You’ve gotten through the tough part — childbirth — and now, six weeks later, your doctor has given the all-clear for you and your partner to have sex again. But even though the scar tissue has healed, you’re both struggling to get back into the act. Obstacles abound: Sleep for both of you is elusive as you juggle breastfeeding, a new household routine and body changes. Will sex ever be the same as it was before? 

The answer varies for everybody, though most health experts recommend waiting until after your six-week postpartum exam before resuming sexual activity. That allows time for your cervix, uterus and vagina to heal. Two weeks after giving birth, the chances of bleeding or infection are low. However, many women who give birth vaginally have lacerations that require repair, resulting in sensitivity and discomfort. With cesarean sections, the scar continues to heal at the six-week mark, causing sensitivity and core discomfort with strenuous activity. So, understand that either form of childbirth can result in unexpected discomfort during sex.

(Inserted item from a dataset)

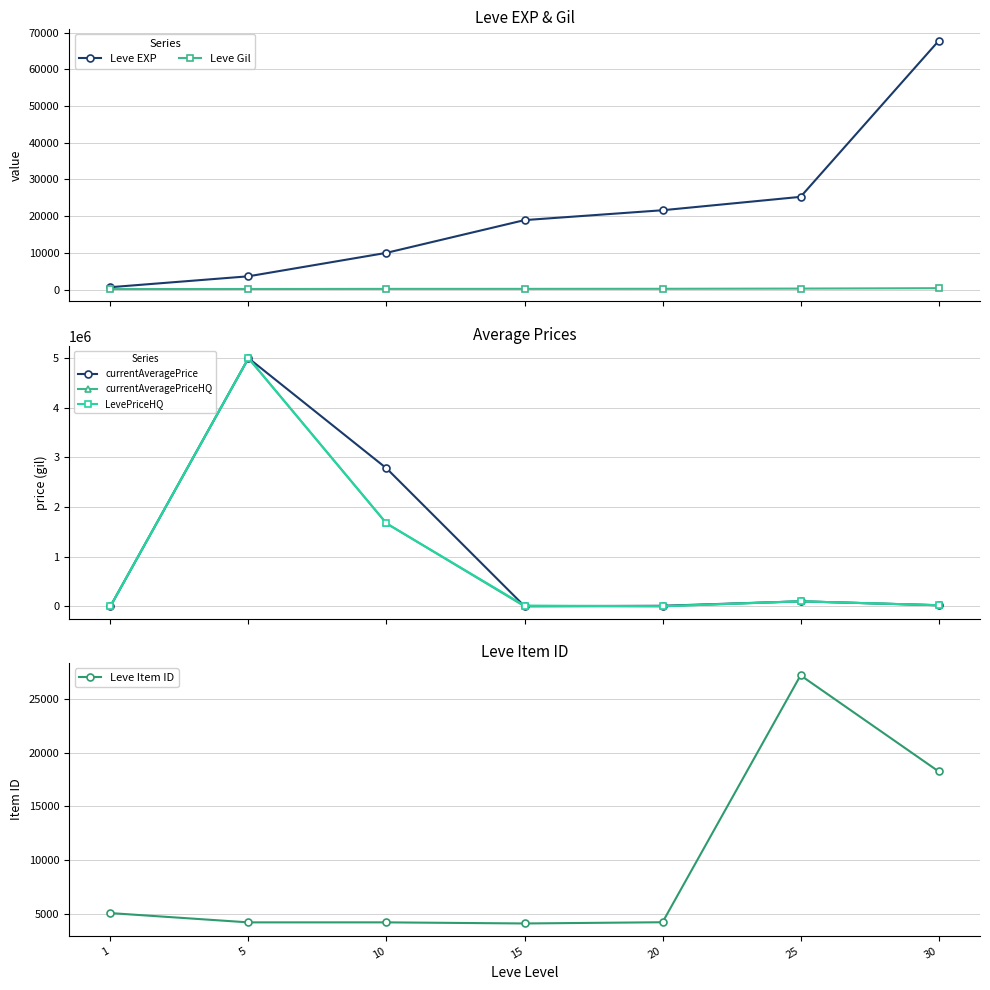

The Leve EXP series shows 1117.8 at 1. True or false?

False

You might want to wait until the tears and scar tissue are completely healed before resuming sex, and that’s perfectly okay — taking your time is normal and nothing to worry about. You also can take the time to discuss future birth control options with your doctor so there are no unplanned pregnancies in your future. 

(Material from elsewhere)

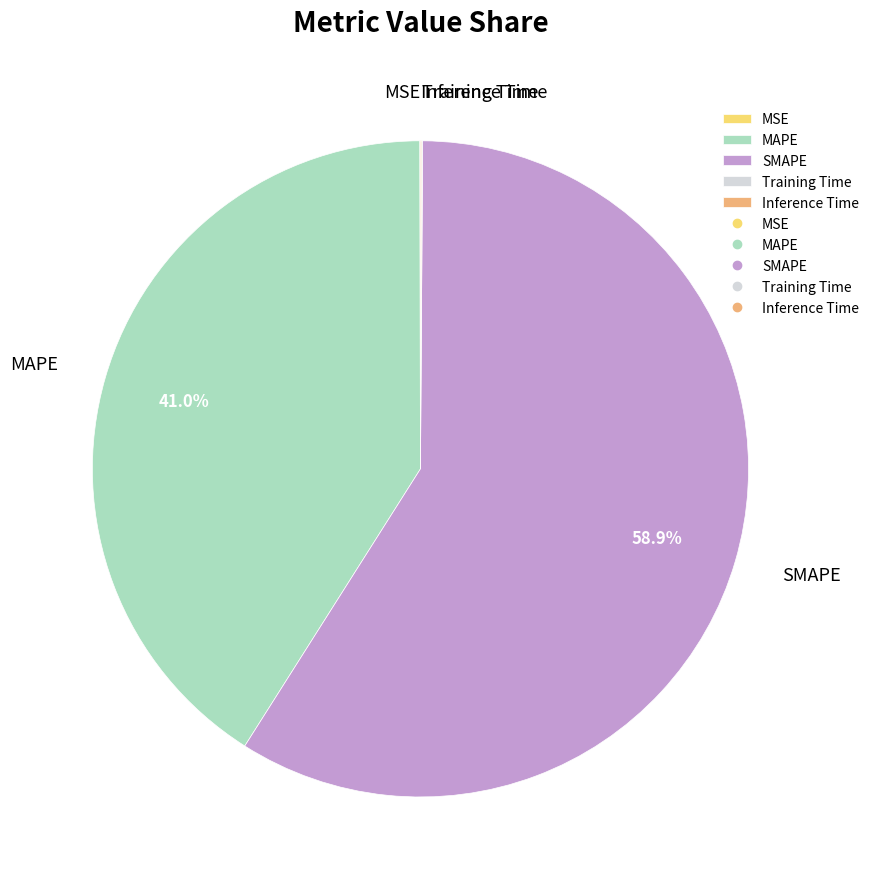

Approximately how many times larger is the value at MAPE compared to SMAPE?

0.7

Expect Sex to Be Different 

How much does sexual intercourse change after having a baby? Studies have shown that 89 percent of women resume sexual activity within six months of giving birth. However, research also suggests that sexual activity seldom returns to pre-pregnancy levels. Why? Common factors include — unsurprisingly — stress, lack of sleep, lactation, bodily changes such as urinary stress and urge frequency, as well as changes in body image. At two to three months postpartum, 41 percent to 83 percent of women experience some level of sexual dysfunction. So, understand that some disruption of your sex life is not unexpected. 

Keep in mind that sex is important for you and your partner’s emotional and physical well-being. The postpartum period is emotional for many reasons, including sleep deprivation and changes in the daily routine. Sex can be a valuable release of endorphins and important for your relationship with your partner, especially during stressful and challenging times. Communicate with your partner and support system, as even small amounts of time for self-care are crucial for your health and that of your family. Yes, resuming sex can be intimidating due to physical changes, but if you take it slow, you’ll be glad you did.

Advice for New Parents 

After weeks or months of healing, you may discover this is an exciting, emotional and nerve-racking time to be intimate. You may have a different self-image and feel anxious. But remember, sex is an important part of life. Everything might not feel the same in the beginning, so take your time. Talk with your partner and, most importantly, keep an open mind and sense of humor. Perhaps ease back in with some massage, lubricant and new positions.

If Pain Persists, See Your Doctor

Remember that it’s key to give your body at least six weeks to heal before resuming sex. Once your doctor gives the OK, you can expect some discomfort. However, if you experience severe pain, it’s important to contact your doctor.